Currently, S.117(3) MHA 1983 and S.39 CA 2014 are distinct deeming provisions. If the care was CA funded, S.39 applied. If the care was MHA funded, S.117(3) applied. Because of this, authorities ran into confusing funding disputes.

In Worcestershire, the Supreme Court confirmed that s.117 responsibility is determined by reference to ordinary residence immediately before the relevant detention, and rejected the notion of a free-standing “continuing duty”. That meant that where Authority A had placed someone in Authority B under s.117, that person became ordinarily resident in Authority B therefore responsibility shifted to them if the person was re-detained.

That is entirely different to how the “placing-authority” model works under the Care Act.

By importing s.39 of the Care Act into the MHA ordinary residence determination, the 2025 amendment deems a person placed by Authority A to remain ordinarily resident in Authority A, notwithstanding placement in Authority B, even if re-detained. That effectively restores the placing-authority model. I don’t think anyone will be litigating under the “this act only” wording - it’s very clear what the intention is.
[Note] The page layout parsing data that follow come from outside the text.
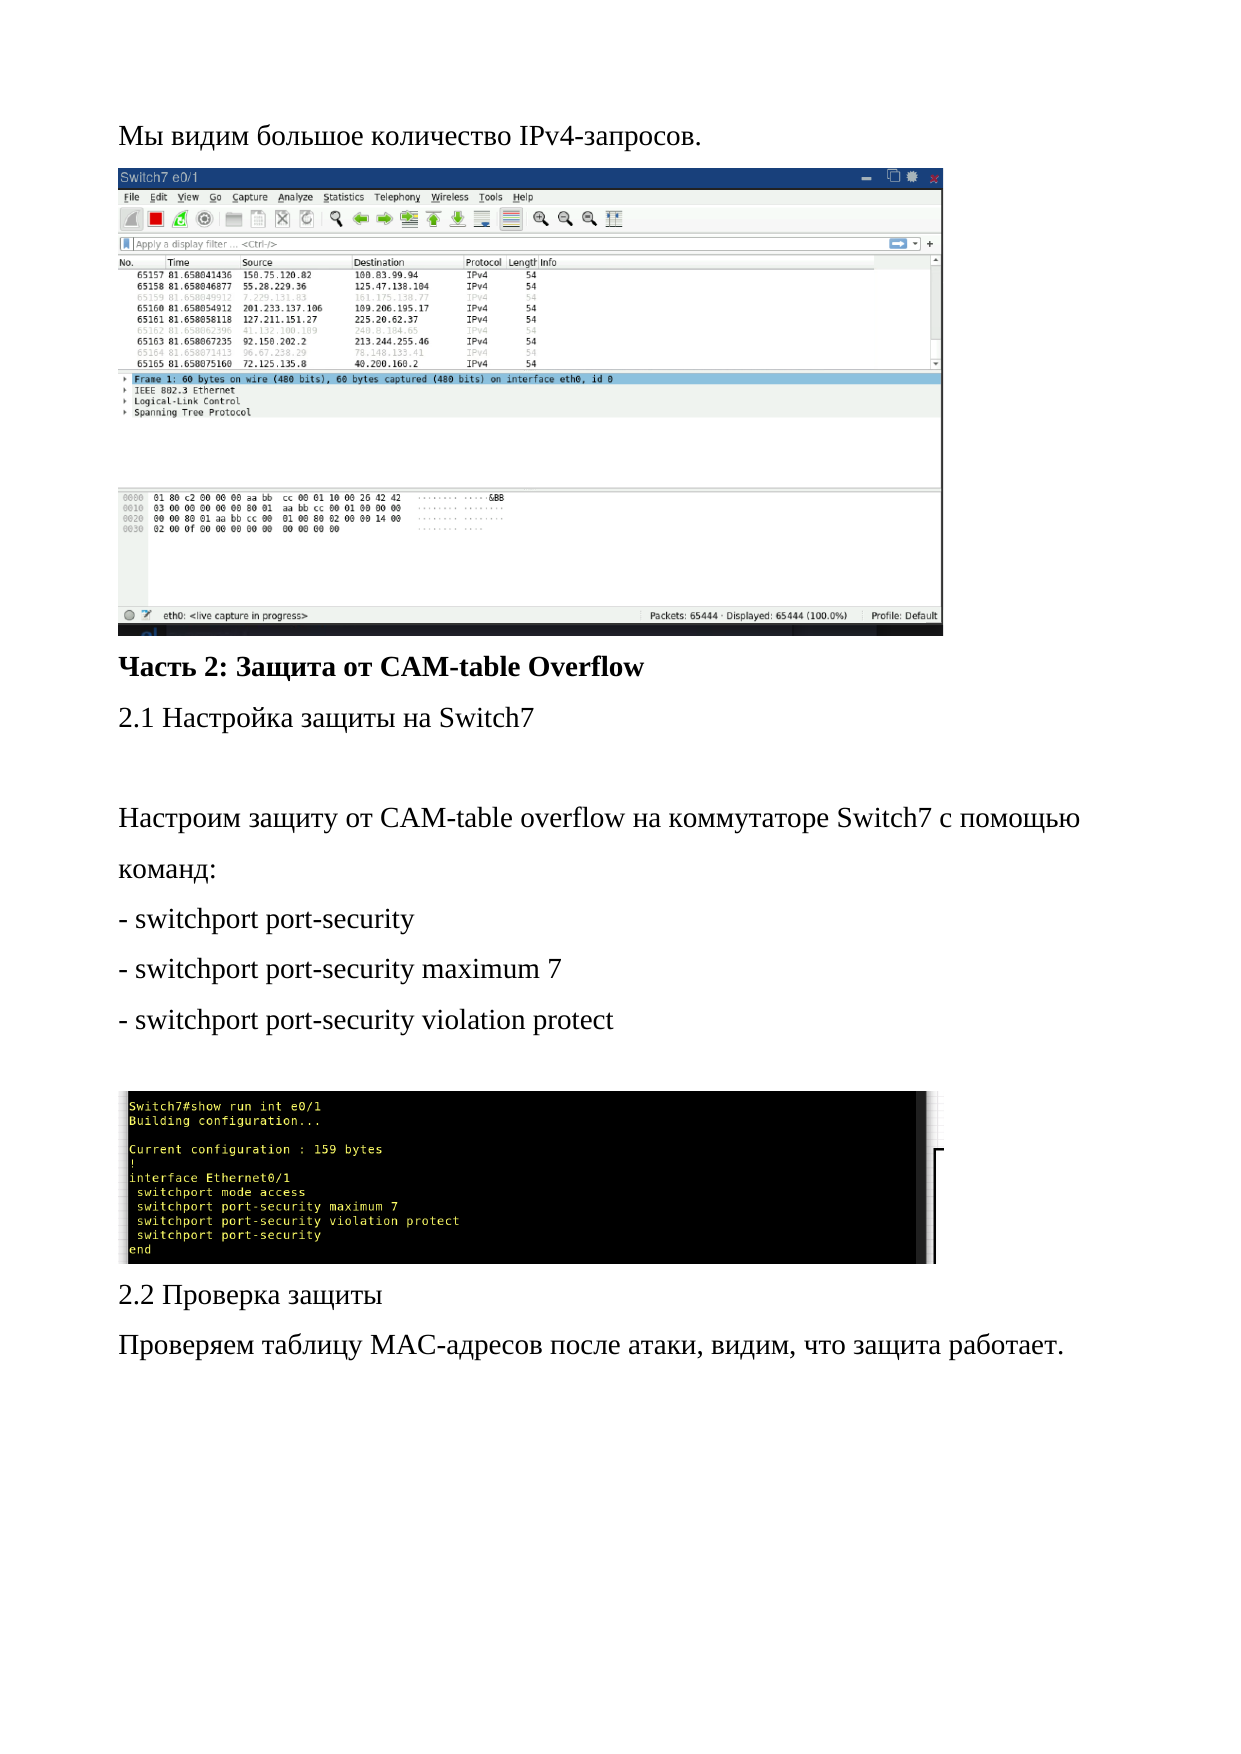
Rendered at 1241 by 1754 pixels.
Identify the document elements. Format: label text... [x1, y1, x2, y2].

picture [118, 168, 944, 636]
text Настроим защиту от CAM-table overflow на коммутаторе Switch7 с помощью команд: - switchport port-security - switchport port-security maximum 7 - switchport port-security violation protect [118, 750, 1152, 1077]
text Проверяем таблицу MAC-адресов после атаки, видим, что защита работает. [118, 1327, 1152, 1361]
text Мы видим большое количество IPv4-запросов. [118, 118, 1152, 152]
text 2.1 Настройка защиты на Switch7 [118, 700, 1152, 733]
text 2.2 Проверка защиты [118, 1277, 1152, 1311]
picture [118, 1091, 944, 1264]
text Часть 2: Защита от CAM-table Overflow [118, 649, 1152, 683]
Interesting. But I think the difference this time is the opening words of the new s117(3A), as inserted by s46(3) MHA 2025, which say:

“(3A) In applying subsection (3) for the purpose of determining the local social services authority in relation to a person—”

Those words would be meaningless in the case of adults if the wording of s39 of the Care Act were then to be taken as meaning that it could not apply to decisions under s117.

Maybe a more cautious draftsperson would have written something like “s39(1) (omitting the words “for the purposes of the Part”)”, but it probably wasn’t necessary. Parliament is assumed by the courts not to have enacted nonsense, and the intended meaning is clear, so I doubt there is any real ambiguity in practice.